9. Additional extras
With most equine policies, you will be allowed to build your own policy to suit your needs. You may be able to ‘bolt on’ a range of additional features, such as:
Personal accident cover for the rider (typically £10,000 or £20,000). This will pay out if you get injured while riding or suffer a permanent disability.·
Accidental damage to, or theft of, tack, saddlery or equipment.
Cover for your horse trailer if it is lost, stolen, damaged or destroyed.
Cover for stables.
Cover for ‘loss of use’. This may be helpful if, say, your horse gets injured and can no longer be ridden, but you still want to keep it as it’s in good health otherwise.
‘Veteran horse plan’. If your horse is approaching 20 years of age, you may be able to pay extra for dedicated cover. This typically covers your horse up to age 25, although some policies will offer cover up to 40 years.
Cover for disposal. This pays towards the cost of removing your horse’s body following death or euthanasia (typically around £200).
10. Get sufficient cover for tack and equipment
Given that claims for stolen tack and equipment could easily run into thousands of pounds, it’s important not to scrimp on cover.
As a guide, look to take out around £5,000 of cover for your saddlery and tack. Also be aware that insurers may stipulate that equipment is kept securely in a building locked with an approved lock.
11. What if I ride out from a livery?
If you do not own your horse or have a horse ‘on loan’, you may be able to get ‘rider-only’ cover.This is likely to include features such as third-party liability, personal accident, emergency vet fees and cover for riding equipment.

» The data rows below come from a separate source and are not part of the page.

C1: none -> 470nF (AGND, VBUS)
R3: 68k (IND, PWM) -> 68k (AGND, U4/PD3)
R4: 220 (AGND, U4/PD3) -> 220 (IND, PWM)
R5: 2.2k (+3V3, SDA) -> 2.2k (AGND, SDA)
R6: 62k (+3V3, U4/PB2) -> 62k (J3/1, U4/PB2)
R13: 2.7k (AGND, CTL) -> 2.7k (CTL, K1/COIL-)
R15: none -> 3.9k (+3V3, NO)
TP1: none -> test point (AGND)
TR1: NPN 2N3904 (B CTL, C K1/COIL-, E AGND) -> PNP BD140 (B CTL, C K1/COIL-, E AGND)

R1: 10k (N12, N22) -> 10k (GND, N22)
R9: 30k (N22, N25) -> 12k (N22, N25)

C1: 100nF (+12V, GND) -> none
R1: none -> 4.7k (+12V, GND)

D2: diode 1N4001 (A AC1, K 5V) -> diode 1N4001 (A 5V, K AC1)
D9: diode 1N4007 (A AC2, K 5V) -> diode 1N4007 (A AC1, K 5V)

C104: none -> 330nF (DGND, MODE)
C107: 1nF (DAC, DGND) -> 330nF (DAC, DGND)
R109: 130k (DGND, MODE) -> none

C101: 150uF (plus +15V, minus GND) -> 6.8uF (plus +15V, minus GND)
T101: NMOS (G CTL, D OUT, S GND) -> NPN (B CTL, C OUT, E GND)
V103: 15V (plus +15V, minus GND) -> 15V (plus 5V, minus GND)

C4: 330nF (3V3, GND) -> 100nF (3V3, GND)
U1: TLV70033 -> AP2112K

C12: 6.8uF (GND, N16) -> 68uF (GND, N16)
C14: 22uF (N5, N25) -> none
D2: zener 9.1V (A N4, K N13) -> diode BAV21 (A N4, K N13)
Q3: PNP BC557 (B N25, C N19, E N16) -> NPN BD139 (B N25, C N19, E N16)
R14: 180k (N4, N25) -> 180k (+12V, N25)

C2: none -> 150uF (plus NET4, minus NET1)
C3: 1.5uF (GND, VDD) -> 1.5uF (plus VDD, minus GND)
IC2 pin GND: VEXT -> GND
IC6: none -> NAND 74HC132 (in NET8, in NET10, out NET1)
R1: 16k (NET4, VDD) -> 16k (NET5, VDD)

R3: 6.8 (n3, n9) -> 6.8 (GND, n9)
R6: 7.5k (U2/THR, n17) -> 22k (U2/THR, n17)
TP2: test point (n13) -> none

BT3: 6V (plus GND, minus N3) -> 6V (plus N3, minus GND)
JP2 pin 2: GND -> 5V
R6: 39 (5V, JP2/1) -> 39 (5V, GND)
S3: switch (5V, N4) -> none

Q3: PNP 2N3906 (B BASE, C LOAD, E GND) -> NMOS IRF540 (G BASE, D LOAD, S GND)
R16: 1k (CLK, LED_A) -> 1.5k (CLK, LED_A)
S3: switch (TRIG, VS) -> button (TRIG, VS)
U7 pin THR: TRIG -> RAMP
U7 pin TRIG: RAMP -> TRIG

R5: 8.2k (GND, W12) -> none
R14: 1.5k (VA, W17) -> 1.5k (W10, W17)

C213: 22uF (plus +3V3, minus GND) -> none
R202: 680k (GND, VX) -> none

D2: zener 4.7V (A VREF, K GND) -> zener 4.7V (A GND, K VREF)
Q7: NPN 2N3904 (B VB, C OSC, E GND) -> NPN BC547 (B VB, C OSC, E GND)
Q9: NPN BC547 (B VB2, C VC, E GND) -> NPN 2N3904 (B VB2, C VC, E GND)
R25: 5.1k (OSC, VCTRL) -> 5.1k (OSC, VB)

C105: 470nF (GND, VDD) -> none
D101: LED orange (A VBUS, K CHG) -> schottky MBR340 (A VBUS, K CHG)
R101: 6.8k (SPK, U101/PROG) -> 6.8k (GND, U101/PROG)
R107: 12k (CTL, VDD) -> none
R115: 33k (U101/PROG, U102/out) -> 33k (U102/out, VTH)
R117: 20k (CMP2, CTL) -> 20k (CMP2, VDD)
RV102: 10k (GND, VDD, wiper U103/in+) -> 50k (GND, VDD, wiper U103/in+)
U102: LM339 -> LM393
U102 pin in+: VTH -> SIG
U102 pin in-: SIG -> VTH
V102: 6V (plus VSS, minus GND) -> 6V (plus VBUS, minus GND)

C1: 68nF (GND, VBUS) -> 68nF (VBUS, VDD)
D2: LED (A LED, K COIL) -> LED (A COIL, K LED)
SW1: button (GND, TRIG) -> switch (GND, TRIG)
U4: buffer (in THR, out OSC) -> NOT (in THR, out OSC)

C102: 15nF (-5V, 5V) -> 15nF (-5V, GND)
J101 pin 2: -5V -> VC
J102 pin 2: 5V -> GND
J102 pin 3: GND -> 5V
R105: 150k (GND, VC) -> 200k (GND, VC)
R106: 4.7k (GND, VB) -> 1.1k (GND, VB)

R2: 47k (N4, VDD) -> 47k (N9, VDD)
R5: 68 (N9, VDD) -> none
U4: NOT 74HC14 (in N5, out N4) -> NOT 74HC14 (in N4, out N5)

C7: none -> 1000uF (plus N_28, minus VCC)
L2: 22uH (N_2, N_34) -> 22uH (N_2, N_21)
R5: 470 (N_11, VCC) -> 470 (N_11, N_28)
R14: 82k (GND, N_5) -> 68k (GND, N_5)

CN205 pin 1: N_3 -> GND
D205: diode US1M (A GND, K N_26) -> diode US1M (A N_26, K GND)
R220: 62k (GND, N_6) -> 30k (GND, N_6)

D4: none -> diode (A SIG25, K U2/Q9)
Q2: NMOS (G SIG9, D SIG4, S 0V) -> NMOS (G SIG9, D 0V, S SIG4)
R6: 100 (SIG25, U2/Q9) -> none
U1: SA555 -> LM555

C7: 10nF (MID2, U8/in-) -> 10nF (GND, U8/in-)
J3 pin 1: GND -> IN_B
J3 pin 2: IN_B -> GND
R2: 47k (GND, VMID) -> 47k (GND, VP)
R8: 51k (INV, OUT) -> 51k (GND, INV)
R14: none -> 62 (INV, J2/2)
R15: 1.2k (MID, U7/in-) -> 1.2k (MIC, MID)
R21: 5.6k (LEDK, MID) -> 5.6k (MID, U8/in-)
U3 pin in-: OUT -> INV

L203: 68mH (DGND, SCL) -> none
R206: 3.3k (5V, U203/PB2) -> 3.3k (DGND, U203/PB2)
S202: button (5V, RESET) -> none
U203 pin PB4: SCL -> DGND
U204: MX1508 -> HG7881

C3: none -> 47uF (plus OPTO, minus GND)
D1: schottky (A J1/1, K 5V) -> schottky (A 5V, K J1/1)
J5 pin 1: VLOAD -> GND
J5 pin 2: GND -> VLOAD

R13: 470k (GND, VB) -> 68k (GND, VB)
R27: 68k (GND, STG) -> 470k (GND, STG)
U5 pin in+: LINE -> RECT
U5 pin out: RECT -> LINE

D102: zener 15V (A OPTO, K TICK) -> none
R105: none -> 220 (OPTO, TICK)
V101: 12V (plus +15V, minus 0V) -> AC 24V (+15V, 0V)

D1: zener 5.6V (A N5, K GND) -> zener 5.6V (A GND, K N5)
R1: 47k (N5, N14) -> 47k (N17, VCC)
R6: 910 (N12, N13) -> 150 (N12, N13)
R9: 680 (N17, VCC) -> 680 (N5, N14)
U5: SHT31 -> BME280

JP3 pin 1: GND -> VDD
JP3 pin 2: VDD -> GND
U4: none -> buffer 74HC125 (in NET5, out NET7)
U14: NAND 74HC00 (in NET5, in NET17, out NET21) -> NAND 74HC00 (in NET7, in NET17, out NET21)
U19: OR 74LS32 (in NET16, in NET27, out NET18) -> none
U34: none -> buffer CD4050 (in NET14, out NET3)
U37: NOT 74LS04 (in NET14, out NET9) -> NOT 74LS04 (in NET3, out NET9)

12. Tips to keep costs down
As equine insurance can be costly, it’s important to shop around at renewal time to find a new deal offering the best value for money.
Aim to insure your horse while it’s young, as costs are likely to be lower than when it’s older and more susceptible to illness and injury.
Consider opting for a higher excess. A higher excess can mean cheaper premiums, but you must ensure you can afford the excess to which you’ve agreed.
Try changing the level of vet fee cover. By lowering the ‘maximum per incident,’ you can reduce the premium. But make sure you’ve still got sufficient cover in place.
Opt to pay your premium upfront annually in a lump sum, as insurers can add interest to monthly instalments.
If you have more than one horse, you may get a discount for insuring them on the same policy. Typically this might be 10%.
13. Other questions to ask
How quickly are claims paid?
Do payments go directly to the vet? Or do you have to pay the vet and then claim a refund?